Małgorzata Bazan, Maciej Dowgiel

Maciek: wielką przyjemność sprawiło mi obejrzenie Słynnego najazdu niedźwiedzi na Sycylię. Pewnie dlatego, że historia opowiedziana w filmie ciekawie koresponduje z naszą ulubioną rodzinną lekturą Mój tato jest niedźwiedziem autorstwa Nicoli Connelly. W jednej i drugiej opowieści ojcowie są misiami, które nad życie kochają swoje młode. Jednak, jeżeli przyjrzeć się tym tekstom kultury nieco bliżej, okaże się, że nie są to jedynie bajki dla dzieci i bycie misiem może stać się świetnie przemawiającą metaforą, za która kryją się ludzkie zachowania i relacje. Niedźwiedzie stosunki w tym przypadku nawiązują się pomiędzy ojcami i synami. Kiedy potomkowie — nieważne, czy owłosieni i dzicy, czy też delikatni i od maleńkości uczeni kultury — przychodzą na świat, buduje się rodzaj pewnej tajemniczej więzi, opartej na wzajemnym zaufaniu, trosce i pragnieniu szczęścia. Stare niedźwiedzie opiekują się młodymi, pokazują im świat, uczą podstawowych, a później coraz bardziej skomplikowanych czynności. Cieszą się z sukcesów, choćby tych najmniejszych – ze złapanego wspólnie łososia lub złożenia kolorowej matrioszki. Uczą się od siebie nawzajem. W przypadku istot dwunożnych edukacja ta przebiega w dwie strony — ojciec uczy syna zachowań zgodnych z kulturą, syn uczy ojca patrzeć na świat spojrzeniem nieskażonym jeszcze do końca przez jej dominujący pryzmat. Dorośli mężczyźni uczą się zatem od nowa słuchać śpiewu ptaków, cieszyć się zielenią trawy czy dotykiem miękkiej sierści psa. U niedźwiedzi proces ten jest zapewne prostszy. Nie ma bowiem mowy o czynniku kulturowym, a więc w pewien sposób ograniczającym dziką miłość i przywiązanie. Są za to inne wyzwania. Trzeba nauczyć się zdobywać pożywienie czy zapadać w zimowy sen. Choć z drugiej strony… ludzcy ojcowie też przecież udają się ze swymi pociechami na polowanie (do lodówki, do sklepu) i pokazują, co prawdziwi mężczyźni lubią robić najbardziej (zapadać w drzemkę). W zasadzie podobieństw jest więcej niż różnic.
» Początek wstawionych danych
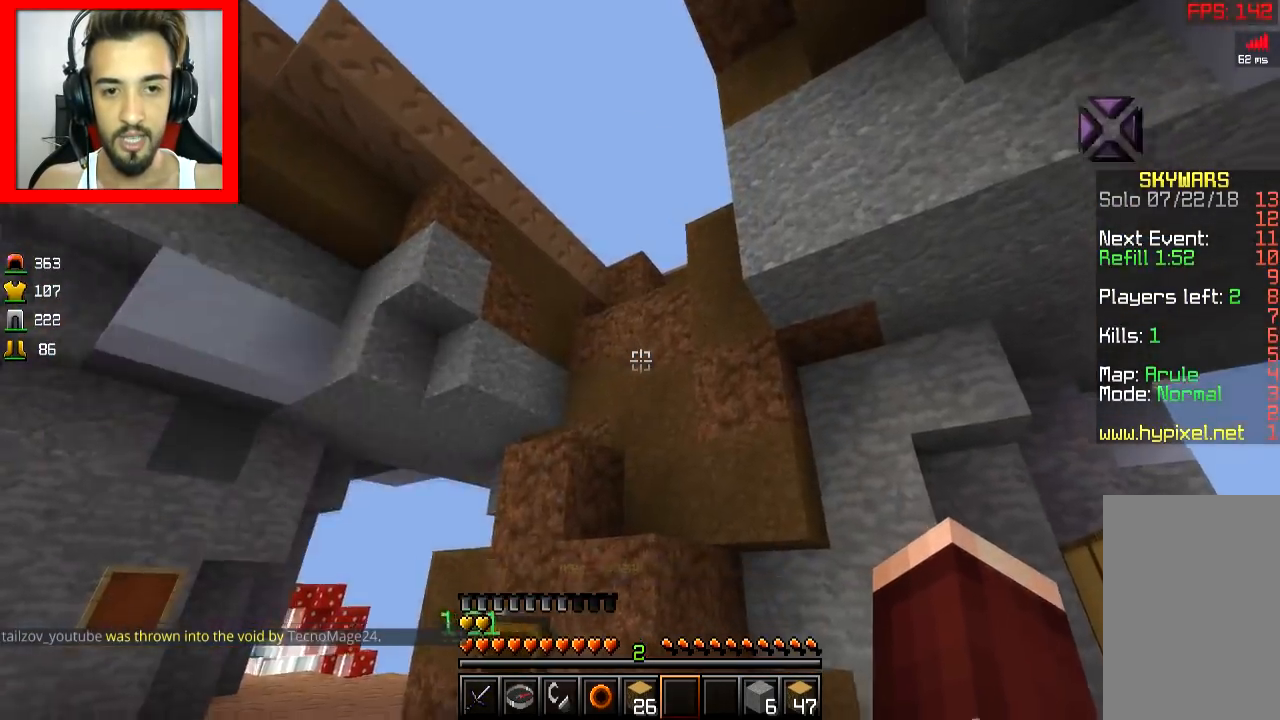
{"keys": ["d", "w"], "mouse": [], "events": [[34, "d", "up"], [101, "w", "down"], [501, "d", "down"]]}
Kiedy syn rośnie, pojawia się pokusa ukształtowania go na swoje podobieństwo. Wpojenia mu pewnego systemu wartości. Konieczne jest także przystosowanie do wymogów konkretnej kultury, bolesnego w niej zanurzenia. Młodzi walczą jednak z całych sił i starają się za wszelką cenę, aby owa kultura nie odebrała im dziecięcego szczęścia. Niedźwiedzie odbywają wspólne kąpiele, zapuszczają się coraz dalej w las, a ludzkie dzieci postanawiają w końcu nauczyć się czytać, pisać i korzystać z toalety. Ojciec staje się swego rodzaju mentorem, przewodnikiem po tajemniczym świecie. Wówczas relacja przekształca się w prawdziwą niedźwiedzią przyjaźń. I znów ogromną rolę odgrywa zaufanie, przywiązanie i… naiwna wiara, że tata wie najlepiej.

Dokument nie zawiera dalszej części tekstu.